Giftgas auf veränderter Route

■ Nach Fund von „Übungsmunition“ wird Sprengstoffanschlag befürchtet / Behörden bestätigten: kurz vor dem ersten Transporttag kam es zu angeblich ungefährlichem Zwischenfall / Greenpeace klagt

Berlin (taz/dpa) - Aus Sorge vor einem möglichen Sprengstoffanschlag hat die Polizei am Freitagmorgen erstmals die Route für den Abtransport des US-Giftgases aus der Pfalz kurzfristig geändert. Zugleich wurden gestern Meldungen offiziell bestätigt, wonach es bereits kurz vor dem ersten Transporttag zu einem von den Verantwortlichen bislang geheimgehaltenen Unfall mit den Giftgasgranaten kam. Angeblich lief der Zwischenfall glimpflich ab.

Eine in Washington eingereichte Klage der Umweltorganisation Greenpeace wird möglicherweise zur Verhinderung oder zumindest Verzögerung des Abtransportes der Giftgasgranaten vom Hafen in Nordenham zum Pazifik-Atoll Johnston Island führen.

Die Routenänderung erfolgte, nachdem die Polizei kurz vor Beginn des gestrigen Transportes sechs mit einem Zünder versehene Dosen US-amerikanischer Herkunft am Straßenrand zwischen den Orten Donsieders und Biebermühle gefunden hatte. Spezialisten stellten nach Angaben des rheinland -pfälzischen Innenministeriums fest, daß es sich bei den Dosen um „eine Art Übungsmunition“ handelte. Obwohl daraufhin Entwarnung gegeben wurde, fuhr der gestrige Gifgaskonvoi mit rund viertelstündiger Verspätung nicht über Donsieders, sondern - zum erstenmal seit Beginn des Abzuges am 26. Juli - über Rodalben nach Biebermühle und von dort über die A62 und die A6 zum Zwischenlager in Miesau. Wie ein Sprecher der Bundeswehr bestätigte, fiel am 23. Juli beim Verladen der Giftgasgranaten im US-Depot Clausen eine Palette mit acht Geschossen von der Gabel eines Staplers. Zwar sei umgehend Alarm ausgelöst worden, doch hätten die Meßgeräte keinen Austritt von Nervengas aus den Granaten festgestellt, erklärte der Sprecher. Man habe „der Panne keine Bedeutung beigemessen“ begründete er das bisherige Verschweigen des Vorfalls. So etwas könne „immer mal passieren“. Zugleich gab er jedoch bekannt, daß die Sicherheitsvorkehrungen „verschärft“ worden seien.

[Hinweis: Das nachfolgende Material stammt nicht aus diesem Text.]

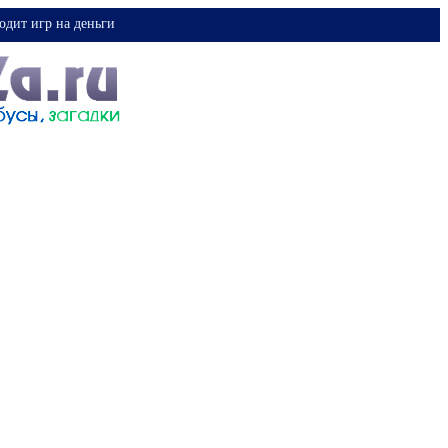
одит игр на деньги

Greenpeace begründete seine Klage mit dem Risiko des Seetransportes von Giftgas in einwandigen Behältern, den Gefahren der Verbrennung für die Umwelt sowie der fehlenden Überprüfung anderer, von der US-Armee bereits in der Vergangenheit erfolgreich angewandter Vernichtungsmethoden. Die Umnweltorganisation wendet sich mit seiner vor dem für Hawaii zuständigen Bundesbezirksgericht in Washington D.C. eingebrachten Klage gegen die Verschiffung der 102.000 Granaten mit 400 Tonnen Giftgas von Nordenham auf das Johnston-Atoll. Unterstützt wird Grennpeace inzwischen auch von dem „Institut für die Beförderung der Angelegenheiten Hawaiis“. Beide Organisationen reichten neben der Hauptklage auch eine einstweilige Verfügung gegen den ab 18. September geplanten Seetransport ein. Sollten sie vor Gericht Erfolg haben, würde das Giftgas für längere Zeit in Nordenham zwichengelagert werden. Die Bundesregierung hatte Anfang dieser Woche auf Drängen Niedersachsens und Bremens eine Giftgas-Lagerung auf deutschem Boden über den 30. September hinaus ausgeschlossen. Die „Ökumenische Initiative Bremen“ kritisierte in einer Erklärung die geplante Verschiffung in den Pazifik als „Fortsetzung kolonialer Unterdrückungspolitik“. Die auf den Pazifikinseln lebenden Menschen würden wie schon bei den französischen und US -amerikanischen Atomversuchen zu Leidtragenden des westlichen Sicherheitsbedürfnisses.